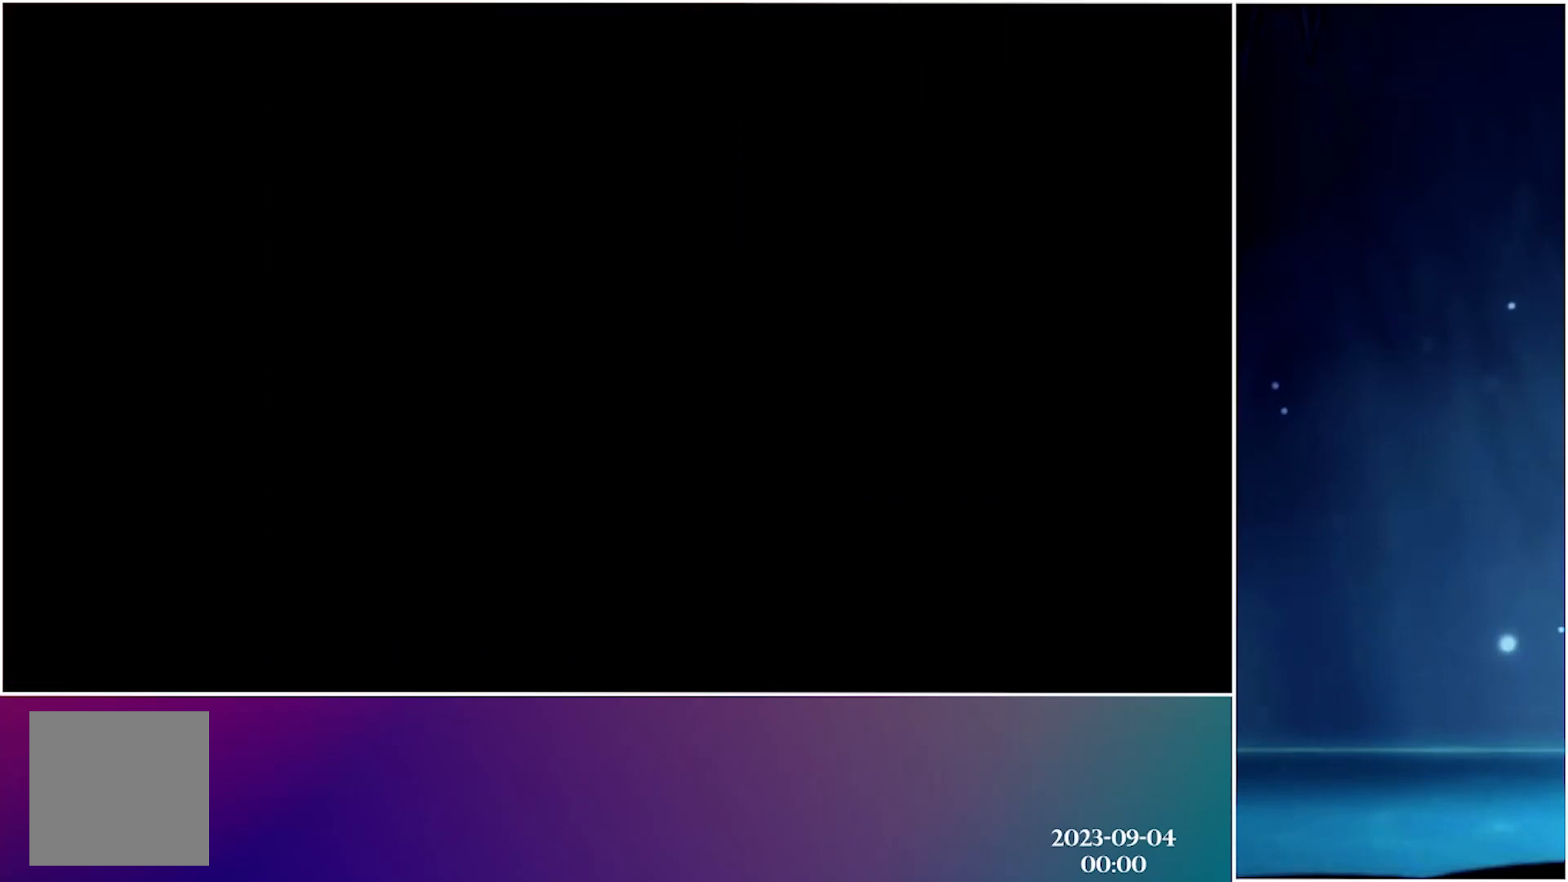
{"buttons": [], "left_stick": "center", "events": [[17, "R2", "down"], [167, "R2", "up"], [217, "R2", "down"], [367, "R2", "up"]]}
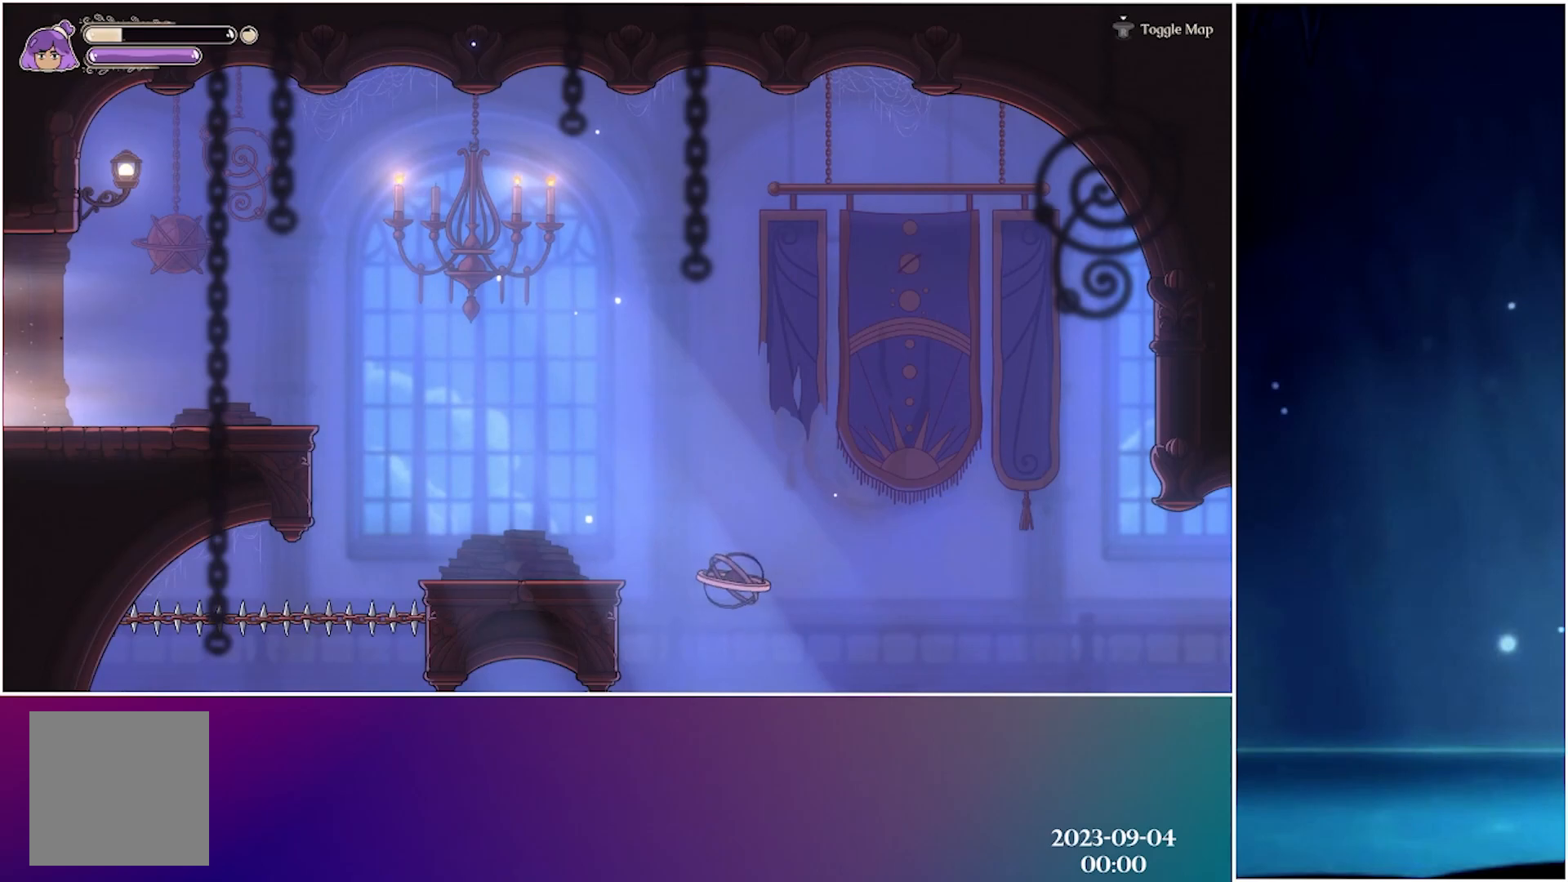
{"buttons": [], "left_stick": "center", "events": []}
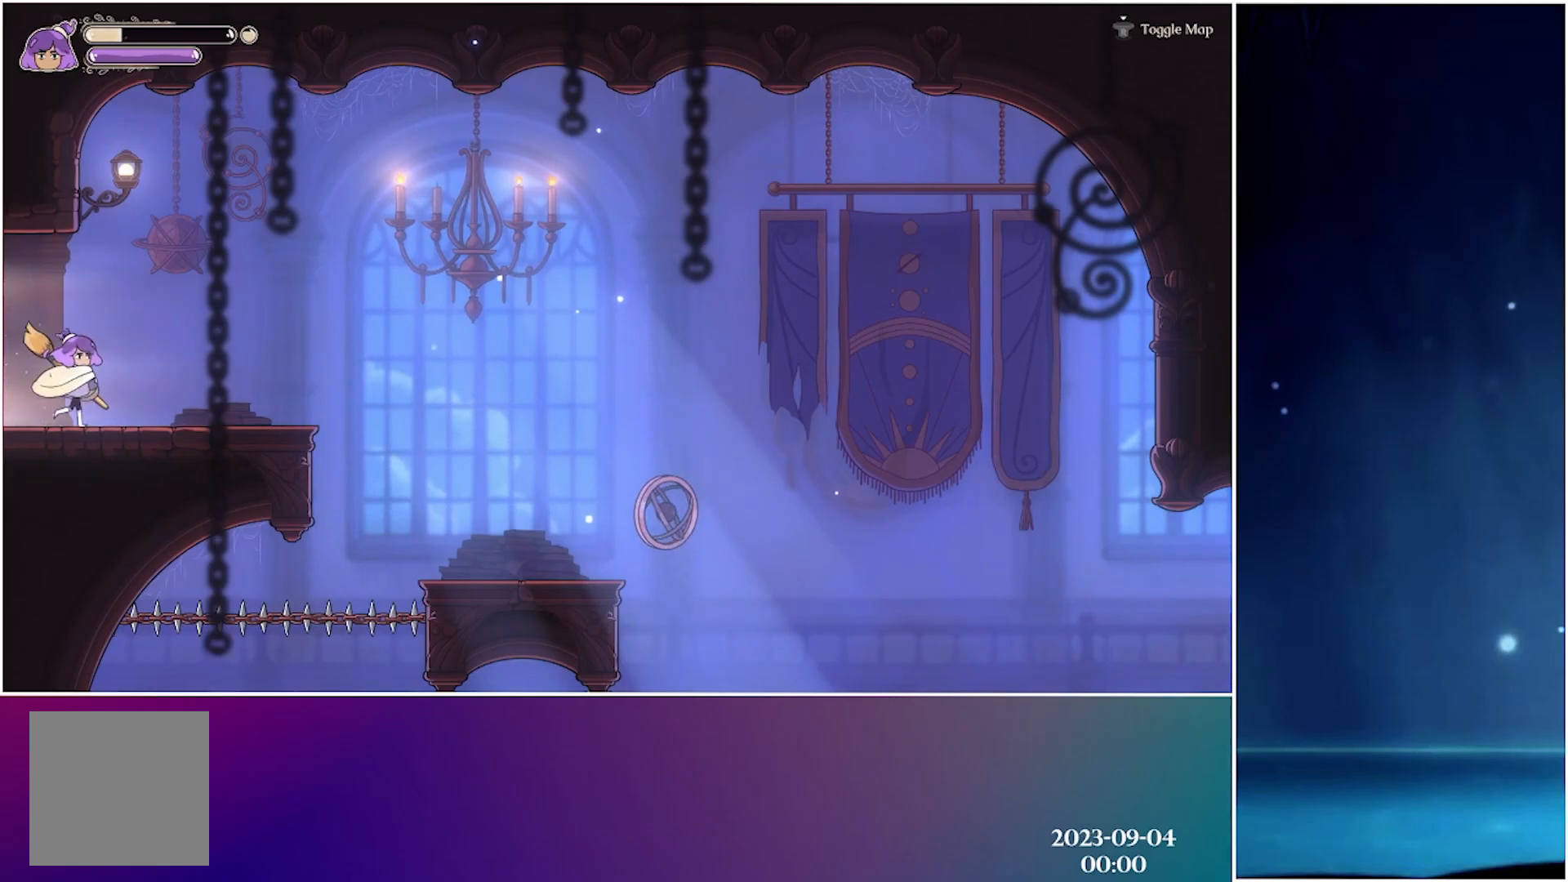
{"buttons": [], "left_stick": "center", "events": [[33, "R2", "down"], [217, "R2", "up"]]}
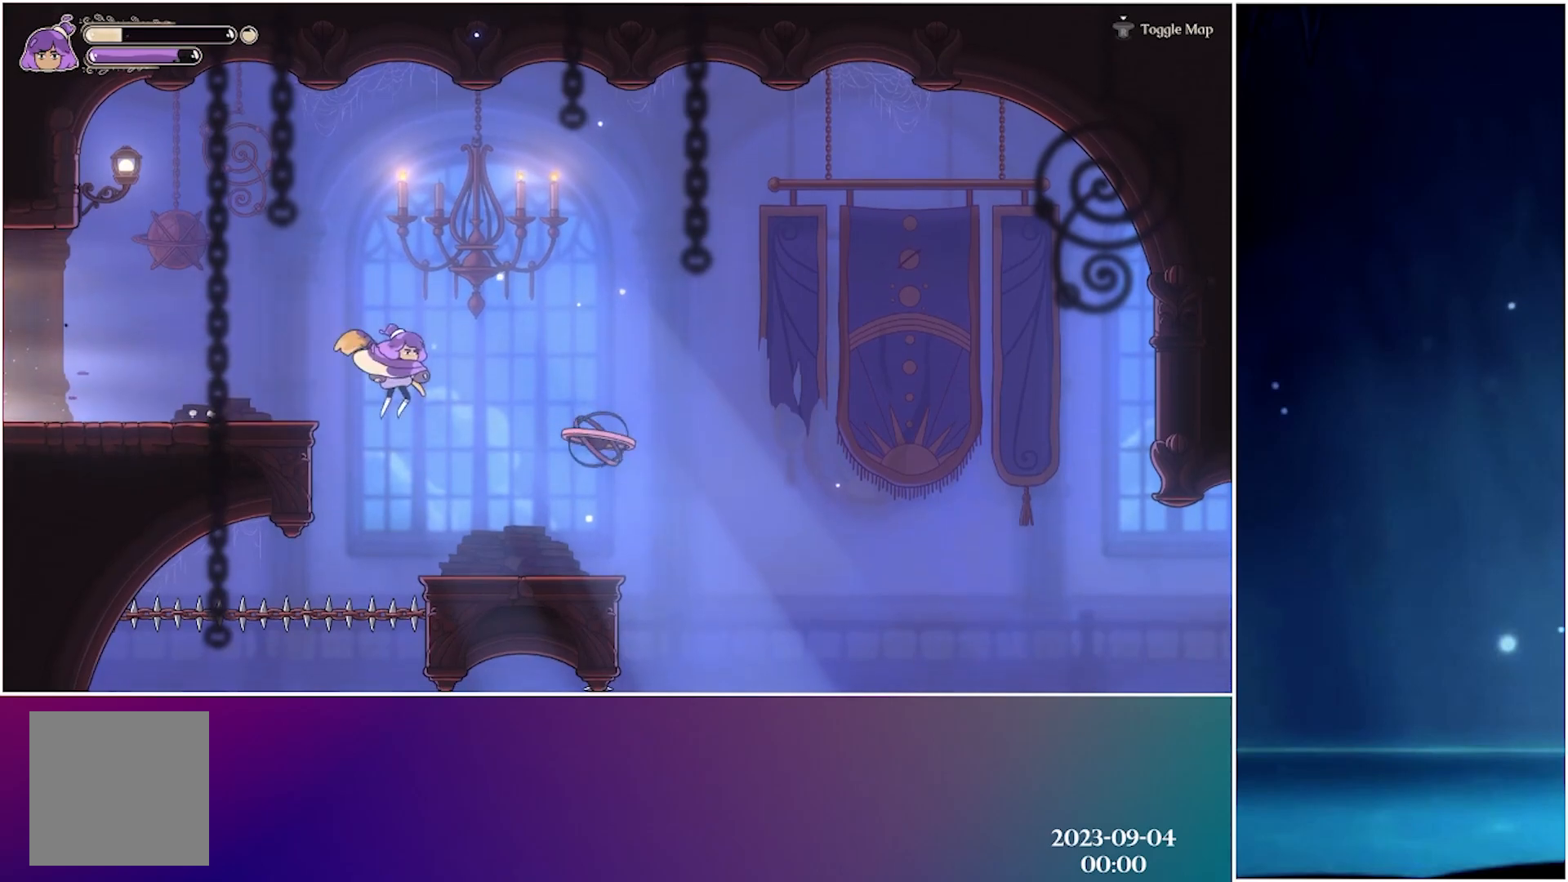
{"buttons": ["R2"], "left_stick": "center", "events": [[400, "R2", "down"]]}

■ Action item: All of the material should be reproduced exactly, apart from the pictures.

■ Output of the task:
{"buttons": [], "left_stick": "center", "events": [[17, "R2", "down"], [167, "R2", "up"], [217, "R2", "down"], [367, "R2", "up"]]}
{"buttons": [], "left_stick": "center", "events": []}
{"buttons": [], "left_stick": "center", "events": [[33, "R2", "down"], [217, "R2", "up"]]}
{"buttons": ["R2"], "left_stick": "center", "events": [[400, "R2", "down"]]}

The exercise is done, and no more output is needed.